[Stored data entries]
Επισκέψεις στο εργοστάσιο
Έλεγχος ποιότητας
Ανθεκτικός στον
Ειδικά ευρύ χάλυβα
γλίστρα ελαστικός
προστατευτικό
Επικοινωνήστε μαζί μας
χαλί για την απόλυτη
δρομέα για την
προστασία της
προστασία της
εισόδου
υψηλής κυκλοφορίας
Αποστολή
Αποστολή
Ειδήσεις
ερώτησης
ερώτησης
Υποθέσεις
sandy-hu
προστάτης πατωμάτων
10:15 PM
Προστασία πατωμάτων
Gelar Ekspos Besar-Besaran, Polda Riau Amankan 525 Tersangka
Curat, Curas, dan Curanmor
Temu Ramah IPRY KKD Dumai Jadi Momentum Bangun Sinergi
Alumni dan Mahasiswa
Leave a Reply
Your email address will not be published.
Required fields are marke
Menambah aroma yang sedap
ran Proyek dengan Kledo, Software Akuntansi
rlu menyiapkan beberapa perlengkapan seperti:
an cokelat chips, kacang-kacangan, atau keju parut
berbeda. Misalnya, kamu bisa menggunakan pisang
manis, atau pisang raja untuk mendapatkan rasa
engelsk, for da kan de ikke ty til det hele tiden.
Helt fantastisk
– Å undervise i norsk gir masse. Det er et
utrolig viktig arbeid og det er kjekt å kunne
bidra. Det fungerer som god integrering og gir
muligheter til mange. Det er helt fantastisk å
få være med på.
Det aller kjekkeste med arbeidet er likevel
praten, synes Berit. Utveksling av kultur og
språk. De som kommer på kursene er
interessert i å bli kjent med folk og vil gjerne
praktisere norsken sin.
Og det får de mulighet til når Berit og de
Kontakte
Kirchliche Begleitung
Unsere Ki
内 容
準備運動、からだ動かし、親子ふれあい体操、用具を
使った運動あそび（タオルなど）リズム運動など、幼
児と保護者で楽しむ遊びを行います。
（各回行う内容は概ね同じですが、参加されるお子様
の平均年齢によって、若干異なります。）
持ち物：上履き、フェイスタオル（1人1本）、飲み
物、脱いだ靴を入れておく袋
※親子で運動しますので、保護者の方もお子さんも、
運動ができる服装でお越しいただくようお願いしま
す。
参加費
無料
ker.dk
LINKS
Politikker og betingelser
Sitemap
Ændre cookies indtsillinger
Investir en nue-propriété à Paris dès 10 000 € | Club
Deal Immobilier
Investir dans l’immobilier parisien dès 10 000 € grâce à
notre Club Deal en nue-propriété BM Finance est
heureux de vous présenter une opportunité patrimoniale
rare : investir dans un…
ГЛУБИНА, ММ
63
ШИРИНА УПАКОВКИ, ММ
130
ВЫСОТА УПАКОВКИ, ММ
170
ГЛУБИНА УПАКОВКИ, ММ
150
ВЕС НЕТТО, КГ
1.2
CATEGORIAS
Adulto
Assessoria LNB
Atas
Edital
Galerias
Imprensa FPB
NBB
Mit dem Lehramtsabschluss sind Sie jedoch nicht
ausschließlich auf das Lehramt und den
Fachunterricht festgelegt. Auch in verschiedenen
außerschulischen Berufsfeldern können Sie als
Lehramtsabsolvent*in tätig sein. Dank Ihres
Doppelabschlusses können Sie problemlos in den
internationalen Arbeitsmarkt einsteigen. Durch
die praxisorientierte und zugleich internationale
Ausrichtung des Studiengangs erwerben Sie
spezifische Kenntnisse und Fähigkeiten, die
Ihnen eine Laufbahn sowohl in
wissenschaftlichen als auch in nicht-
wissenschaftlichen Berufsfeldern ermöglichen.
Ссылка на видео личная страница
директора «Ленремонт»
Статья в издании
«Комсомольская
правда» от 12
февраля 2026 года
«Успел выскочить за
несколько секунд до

**WHAT YOU HAVE TO DO:**
Reproduce exactly the section above that begins at the line containing "Προστασία πατωμάτων" and ends at the line containing "masse. Det er et", leaving out all other lines.

**RESULT OF THIS EXERCISE:**
Προστασία πατωμάτων
Gelar Ekspos Besar-Besaran, Polda Riau Amankan 525 Tersangka
Curat, Curas, dan Curanmor
Temu Ramah IPRY KKD Dumai Jadi Momentum Bangun Sinergi
Alumni dan Mahasiswa
Leave a Reply
Your email address will not be published.
Required fields are marke
Menambah aroma yang sedap
ran Proyek dengan Kledo, Software Akuntansi
rlu menyiapkan beberapa perlengkapan seperti:
an cokelat chips, kacang-kacangan, atau keju parut
berbeda. Misalnya, kamu bisa menggunakan pisang
manis, atau pisang raja untuk mendapatkan rasa
engelsk, for da kan de ikke ty til det hele tiden.
Helt fantastisk
– Å undervise i norsk gir masse. Det er et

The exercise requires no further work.